Se pueden encontrar varios ecos de la Commedia y ciertas alusiones a Dante, no siempre del todo elogiosas, en los autores franceses de la época: en Chateaubriand, en Vigny, en Barbier o en Musset (cf. Couson 1906, p. 127 ss.), especialmente como inspirador, junto a Milton y Tasso, del viejo propósito, nunca cumplido con éxito por los románticos, de crear una nueva épica cristiana (y cuyo ejemplo más logrado es seguramente el Eloa de Vigny). No pudo faltar la mención a Dante en el manifiesto del Romanticismo francés, el Préface de Cromwell de Victor Hugo, donde los episodios de Ugolino o de Paolo y Francesca aparecen como ejemplo al mismo tiempo de lo grotesco y de lo sublime. Será precisamente este modelo del Dante infernal el que se recuperará más tarde en La Légende des siècles (1959), concretamente en La vision de Dante. La admiración de Hugo por el poeta florentino, explicitada en la carta que redactó para Le Centenaire de Dante (1865), se deja ver asimismo en dos bellos poemas, «Écrit sur un exemplaire de la Divina Commedia» y «Après une lecture de Dante». En este último se presenta, según una lectura que haría fortuna más adelante, el peregrinaje de Dante como un periplo vital y el personaje de Virgilio como el guía y maestro que conduce al poeta en formación: «Le Virgile serein qui dit : Continuons!» Pero Victor Hugo parece ser el último gran admirador decimonónico de la obra de Dante en Francia: tras el ocaso del Romanticismo, la poética realista tenderá a preferir las «Comedias» humanas a las divinas y dejará de lado el imaginario grotesco y sublime (no apto para todas las épocas, como apreció Flaubert) de Ugolino o Francesca. En el terreno de la crítica, Sainte-Beuve, que de joven sintió una gran fascinación por el «poema sacro» («j’adore à genoux l’étrange Comédie»), y más incluso por la Vita Nuova, pasa en su madurez a lamentar el gusto de su época por el arte complicado del florentino en detrimento de los ideales literarios horacianos, clasicistas (cf. Pitwood 1982, p. 574).

Filas ->
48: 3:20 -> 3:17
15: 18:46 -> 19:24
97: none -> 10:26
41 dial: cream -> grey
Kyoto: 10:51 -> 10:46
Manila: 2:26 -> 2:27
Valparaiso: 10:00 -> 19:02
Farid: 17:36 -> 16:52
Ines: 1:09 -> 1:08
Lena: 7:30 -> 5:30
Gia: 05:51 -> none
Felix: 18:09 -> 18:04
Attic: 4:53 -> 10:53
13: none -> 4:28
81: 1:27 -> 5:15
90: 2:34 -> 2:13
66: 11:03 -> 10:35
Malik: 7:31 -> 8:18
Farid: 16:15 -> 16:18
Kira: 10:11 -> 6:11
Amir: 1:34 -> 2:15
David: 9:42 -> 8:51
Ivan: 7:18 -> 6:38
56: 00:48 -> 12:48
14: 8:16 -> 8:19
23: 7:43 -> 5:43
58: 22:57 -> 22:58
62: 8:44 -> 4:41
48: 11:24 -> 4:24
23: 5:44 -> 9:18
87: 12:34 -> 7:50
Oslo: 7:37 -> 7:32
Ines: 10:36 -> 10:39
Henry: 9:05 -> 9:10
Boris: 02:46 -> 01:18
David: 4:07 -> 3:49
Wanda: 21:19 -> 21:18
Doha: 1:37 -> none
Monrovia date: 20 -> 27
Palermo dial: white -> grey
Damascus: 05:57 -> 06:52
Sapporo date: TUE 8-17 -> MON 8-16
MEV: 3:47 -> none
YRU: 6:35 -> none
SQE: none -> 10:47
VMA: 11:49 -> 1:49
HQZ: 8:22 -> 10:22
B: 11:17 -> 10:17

Problema propuesto -> Según el pasaje seleccionado, ¿en qué obra de Victor Hugo aparecen los episodios de Ugolino y de Paolo y Francesca como ejemplo de lo grotesco y de lo sublime?

Solución -> En el Préface de Cromwell, el manifiesto del Romanticismo francés.